Project description:A gene encoding an autolytic activity was identified in an autolysis-deficient mutant (Lyt-) of Staphylococcus aureus which produces only a single band in autolytic-activity gels (N. Mani, P. Tobin, and R. K. Jayaswal, J. Bacteriol. 175:1493-1499, 1993). An open reading frame, designated lytM, of 948 bp that could encode a polypeptide of 316 amino acid residues was identified. The calculated molecular mass of the lytM gene product (34.4 kDa) corresponded to that of the autolytic activity detected (approximately 36 kDa) in the Lyt- mutant. Results deduced from amino acid sequence analysis and N-terminal amino acid sequencing data suggest that LytM is a secreted protein. The C-terminal region of the putative protein encoded by lytM showed 51% identity with the N-terminal region of the mature lysostaphin from Staphylococcus simulans and 50% identity with the N-terminal region of ALE-1 from Staphylococcus capitis EPK1. Northern blot analysis showed that lytM expresses a transcript of approximately 955 bp, as predicted from the DNA sequence.

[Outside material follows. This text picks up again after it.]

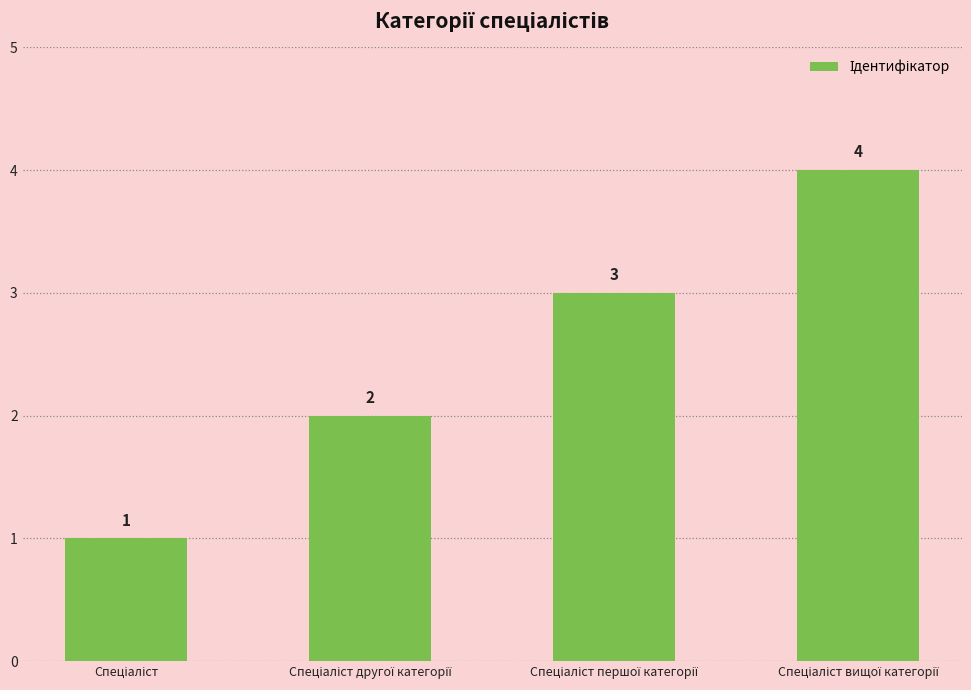

What is the value of the 2nd bar from the left?

2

Escherichia coli clones carrying the lytM gene exhibited autolytic-activity bands of approximately 36 kDa as well as of 19 and 22 kDa in activity gels. The lytM gene was mapped to the SmaI-D fragment on the S. aureus chromosome. Mapping data and results of hybridization experiments with primers generated from gene sequences of known autolytic genes of S. aureus clearly indicate that the lytM gene is distinct from other staphylococcal autolytic genes reported to date.